REQUIRED WORK:
Write every record below out exactly; no images.
---*---
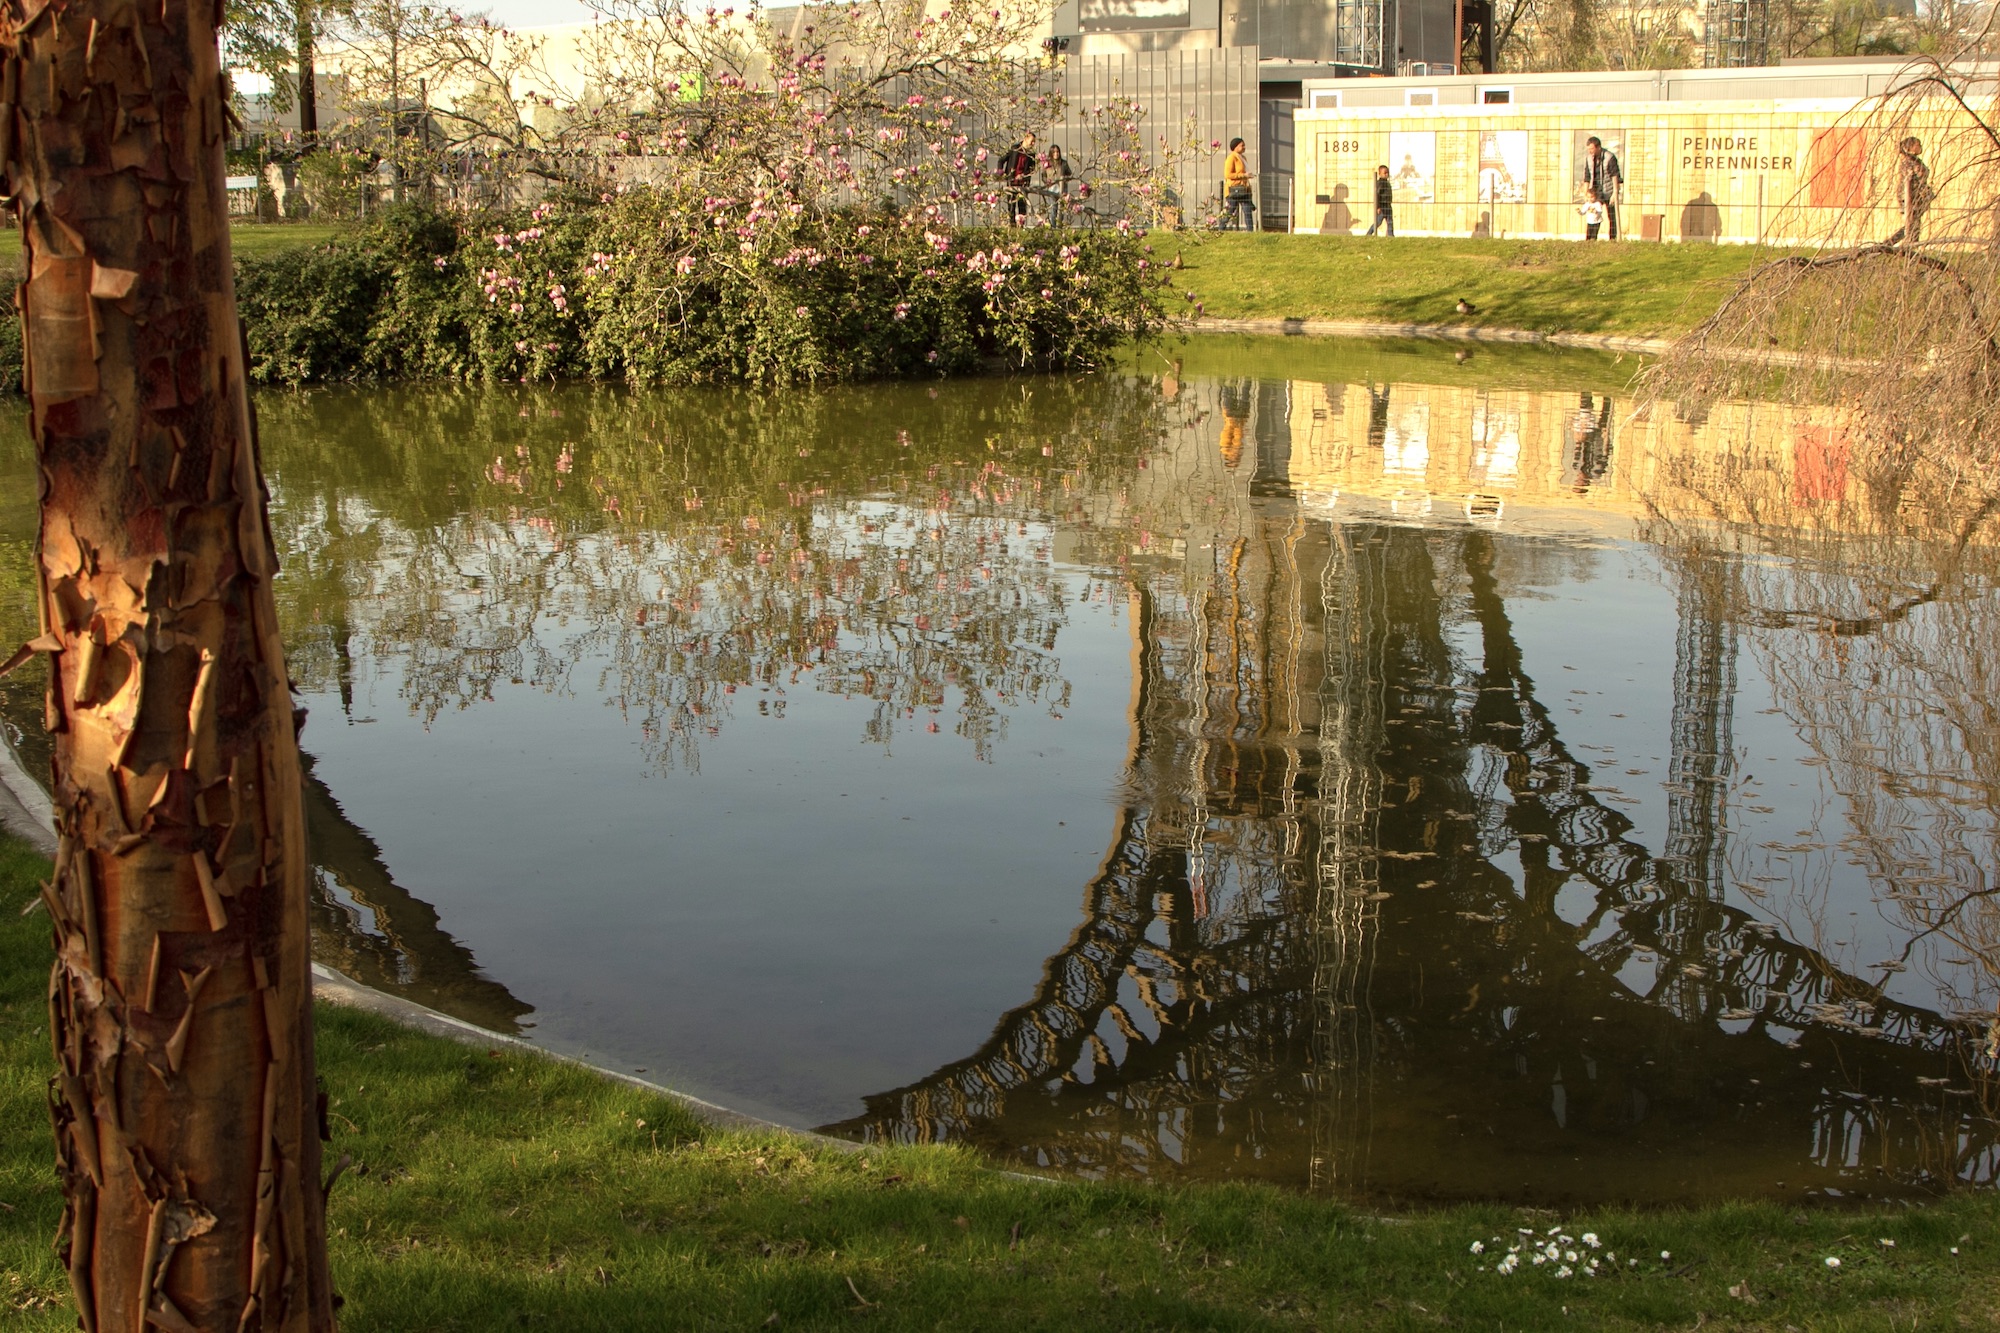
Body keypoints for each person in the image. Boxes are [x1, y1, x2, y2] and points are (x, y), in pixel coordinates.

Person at [1887, 136, 1931, 245]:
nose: (1921, 147)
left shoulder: (1916, 160)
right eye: (1918, 145)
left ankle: (1909, 245)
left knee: (1914, 224)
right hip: (1909, 197)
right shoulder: (1907, 162)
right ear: (1911, 147)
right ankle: (1891, 244)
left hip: (1917, 197)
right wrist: (1909, 202)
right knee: (1910, 224)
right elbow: (1908, 183)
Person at [1580, 135, 1623, 240]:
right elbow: (1587, 176)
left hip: (1608, 190)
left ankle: (1613, 239)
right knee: (1593, 215)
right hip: (1596, 192)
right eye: (1589, 149)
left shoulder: (1609, 157)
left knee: (1611, 216)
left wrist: (1615, 193)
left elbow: (1615, 175)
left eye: (1592, 148)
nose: (1590, 151)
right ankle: (1591, 239)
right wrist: (1586, 193)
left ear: (1598, 147)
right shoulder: (1589, 158)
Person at [999, 132, 1038, 227]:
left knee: (1022, 207)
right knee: (1011, 206)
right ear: (1025, 139)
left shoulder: (1031, 154)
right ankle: (1012, 226)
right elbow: (1001, 160)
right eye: (1032, 141)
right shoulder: (1015, 149)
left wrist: (1024, 175)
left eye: (1034, 142)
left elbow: (1032, 170)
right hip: (1012, 182)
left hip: (1022, 184)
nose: (1033, 144)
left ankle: (1021, 226)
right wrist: (1002, 174)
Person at [1223, 137, 1254, 231]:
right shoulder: (1231, 158)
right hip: (1234, 190)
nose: (1244, 147)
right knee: (1230, 211)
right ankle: (1221, 229)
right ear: (1235, 147)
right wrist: (1243, 175)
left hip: (1244, 189)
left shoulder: (1243, 158)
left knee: (1248, 211)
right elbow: (1227, 174)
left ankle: (1251, 232)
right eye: (1242, 145)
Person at [1039, 143, 1072, 225]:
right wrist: (1047, 182)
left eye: (1057, 152)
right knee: (1053, 208)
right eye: (1054, 152)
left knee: (1061, 208)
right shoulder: (1047, 163)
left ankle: (1060, 225)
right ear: (1051, 153)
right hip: (1052, 188)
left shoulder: (1063, 163)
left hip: (1062, 187)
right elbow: (1043, 176)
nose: (1056, 154)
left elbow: (1069, 173)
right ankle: (1053, 226)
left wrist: (1064, 179)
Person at [1365, 163, 1394, 237]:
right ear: (1380, 173)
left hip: (1388, 205)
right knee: (1378, 221)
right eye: (1385, 173)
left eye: (1387, 173)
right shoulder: (1380, 183)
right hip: (1382, 205)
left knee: (1390, 221)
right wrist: (1378, 206)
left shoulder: (1387, 183)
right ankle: (1369, 233)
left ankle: (1391, 235)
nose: (1386, 174)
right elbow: (1377, 195)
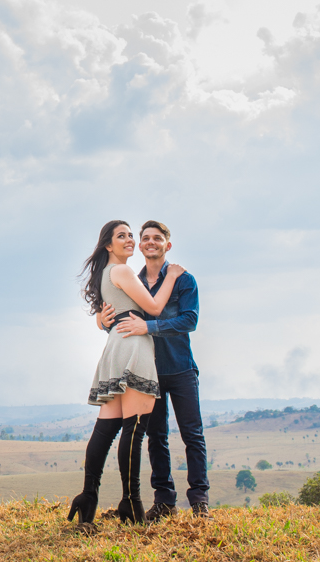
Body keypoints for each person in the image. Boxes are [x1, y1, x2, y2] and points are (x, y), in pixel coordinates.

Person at [68, 220, 184, 525]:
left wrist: (100, 320)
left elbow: (108, 314)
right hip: (134, 346)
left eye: (131, 235)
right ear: (108, 245)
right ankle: (131, 503)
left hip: (116, 346)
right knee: (134, 429)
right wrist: (172, 275)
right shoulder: (122, 271)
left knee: (106, 429)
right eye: (122, 236)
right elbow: (154, 308)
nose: (130, 239)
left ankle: (88, 496)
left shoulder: (106, 273)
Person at [100, 220, 209, 520]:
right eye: (145, 238)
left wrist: (148, 326)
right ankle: (164, 501)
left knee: (192, 435)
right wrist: (102, 321)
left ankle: (200, 502)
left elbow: (189, 320)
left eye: (157, 238)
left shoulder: (184, 280)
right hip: (148, 372)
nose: (150, 242)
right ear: (141, 246)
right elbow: (120, 321)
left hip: (181, 368)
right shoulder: (132, 282)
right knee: (156, 437)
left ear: (167, 245)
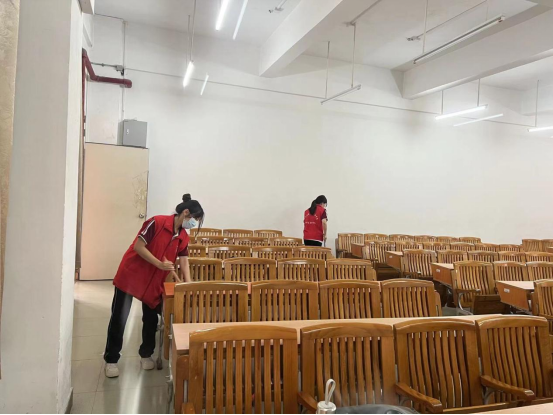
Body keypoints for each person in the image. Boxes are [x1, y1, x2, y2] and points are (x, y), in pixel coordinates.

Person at [103, 194, 204, 378]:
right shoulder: (156, 222)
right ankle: (111, 359)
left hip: (154, 281)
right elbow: (138, 247)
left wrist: (188, 283)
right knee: (119, 317)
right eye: (195, 219)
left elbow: (184, 260)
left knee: (150, 319)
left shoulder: (183, 236)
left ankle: (146, 354)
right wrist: (159, 264)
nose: (194, 223)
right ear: (186, 213)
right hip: (132, 275)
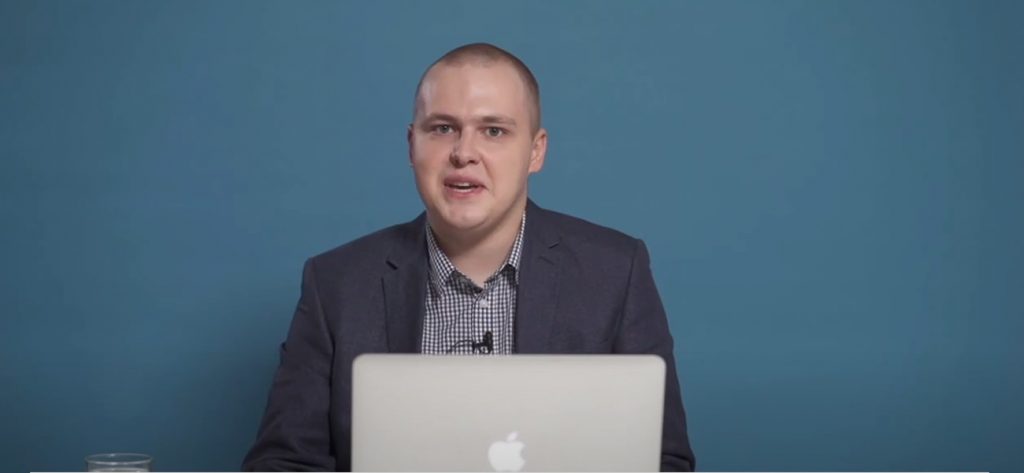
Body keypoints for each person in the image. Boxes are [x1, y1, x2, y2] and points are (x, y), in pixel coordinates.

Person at [242, 42, 696, 472]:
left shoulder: (617, 272)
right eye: (442, 128)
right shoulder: (335, 284)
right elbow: (283, 464)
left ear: (536, 151)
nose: (463, 153)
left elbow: (663, 462)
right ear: (412, 145)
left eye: (494, 131)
---*---
TASK RESPONSE:
Body keypoints for each person in the image. Boxes are [x1, y1, x2, y2] and points are (x, y), in pixel coordinates.

Person at [1887, 136, 1931, 245]:
nose: (1921, 147)
left shoulder: (1916, 160)
right eye: (1918, 145)
left ankle: (1909, 245)
left knee: (1914, 224)
right hip: (1909, 197)
right shoulder: (1907, 162)
right ear: (1911, 147)
right ankle: (1891, 244)
left hip: (1917, 197)
right wrist: (1909, 202)
right knee: (1910, 224)
right elbow: (1908, 183)
Person at [1580, 135, 1623, 240]:
right elbow: (1587, 176)
left hip: (1608, 190)
left ankle: (1613, 239)
right knee: (1593, 215)
right hip: (1596, 192)
right eye: (1589, 149)
left shoulder: (1609, 157)
left knee: (1611, 216)
left wrist: (1615, 193)
left elbow: (1615, 175)
left eye: (1592, 148)
nose: (1590, 151)
right ankle: (1591, 239)
right wrist: (1586, 193)
left ear: (1598, 147)
right shoulder: (1589, 158)
Person at [999, 132, 1038, 227]:
left knee: (1022, 207)
right knee: (1011, 206)
right ear: (1025, 139)
left shoulder: (1031, 154)
right ankle: (1012, 226)
right elbow: (1001, 160)
right eye: (1032, 141)
right shoulder: (1015, 149)
left wrist: (1024, 175)
left eye: (1034, 142)
left elbow: (1032, 170)
right hip: (1012, 182)
left hip: (1022, 184)
nose: (1033, 144)
left ankle: (1021, 226)
right wrist: (1002, 174)
Person at [1223, 137, 1254, 231]:
right shoulder: (1231, 158)
right hip: (1234, 190)
nose: (1244, 147)
right knee: (1230, 211)
right ankle: (1221, 229)
right ear: (1235, 147)
right wrist: (1243, 175)
left hip: (1244, 189)
left shoulder: (1243, 158)
left knee: (1248, 211)
right elbow: (1227, 174)
left ankle: (1251, 232)
right eye: (1242, 145)
Person at [1039, 143, 1072, 225]:
right wrist: (1047, 182)
left eye: (1057, 152)
right knee: (1053, 208)
right eye: (1054, 152)
left knee: (1061, 208)
right shoulder: (1047, 163)
left ankle: (1060, 225)
right ear: (1051, 153)
right hip: (1052, 188)
left shoulder: (1063, 163)
left hip: (1062, 187)
right elbow: (1043, 176)
nose: (1056, 154)
left elbow: (1069, 173)
right ankle: (1053, 226)
left wrist: (1064, 179)
Person at [1365, 163, 1394, 237]:
right ear: (1380, 173)
left hip: (1388, 205)
right knee: (1378, 221)
right eye: (1385, 173)
left eye: (1387, 173)
right shoulder: (1380, 183)
right hip: (1382, 205)
left knee: (1390, 221)
right wrist: (1378, 206)
left shoulder: (1387, 183)
right ankle: (1369, 233)
left ankle: (1391, 235)
nose: (1386, 174)
right elbow: (1377, 195)
Body keypoints for each person in the image. Boxes are [x1, y1, x2, y2] and points are (x, y), in pixel coordinates.

Person at [68, 220, 184, 525]:
left wrist: (100, 320)
left elbow: (108, 314)
right hip: (134, 346)
left eye: (131, 235)
right ear: (108, 245)
right ankle: (131, 503)
left hip: (116, 346)
right knee: (134, 429)
right wrist: (172, 275)
right shoulder: (122, 271)
left knee: (106, 429)
right eye: (122, 236)
right elbow: (154, 308)
nose: (130, 239)
left ankle: (88, 496)
left shoulder: (106, 273)
Person at [100, 220, 209, 520]:
right eye: (145, 238)
left wrist: (148, 326)
right ankle: (164, 501)
left knee: (192, 435)
right wrist: (102, 321)
left ankle: (200, 502)
left elbow: (189, 320)
left eye: (157, 238)
left shoulder: (184, 280)
right hip: (148, 372)
nose: (150, 242)
right ear: (141, 246)
right elbow: (120, 321)
left hip: (181, 368)
right shoulder: (132, 282)
right knee: (156, 437)
left ear: (167, 245)
Body keypoints for each person in the image. Boxes are [x1, y1, x2, y2] and points are (x, y), in pixel coordinates.

Person at [103, 194, 204, 378]:
right shoulder: (156, 222)
right ankle: (111, 359)
left hip: (154, 281)
right elbow: (138, 247)
left wrist: (188, 283)
right knee: (119, 317)
right eye: (195, 219)
left elbow: (184, 260)
left knee: (150, 319)
left shoulder: (183, 236)
left ankle: (146, 354)
right wrist: (159, 264)
nose: (194, 223)
right ear: (186, 213)
right hip: (132, 275)
Body keypoints for each person in the image. Boxes are [x1, y1, x2, y2] and points are (x, y), in pixel coordinates.

Person at [242, 42, 696, 472]:
left shoulder: (617, 272)
right eye: (442, 128)
right shoulder: (335, 284)
right elbow: (283, 464)
left ear: (536, 151)
nose: (463, 153)
left elbow: (663, 462)
right ear: (412, 145)
left eye: (494, 131)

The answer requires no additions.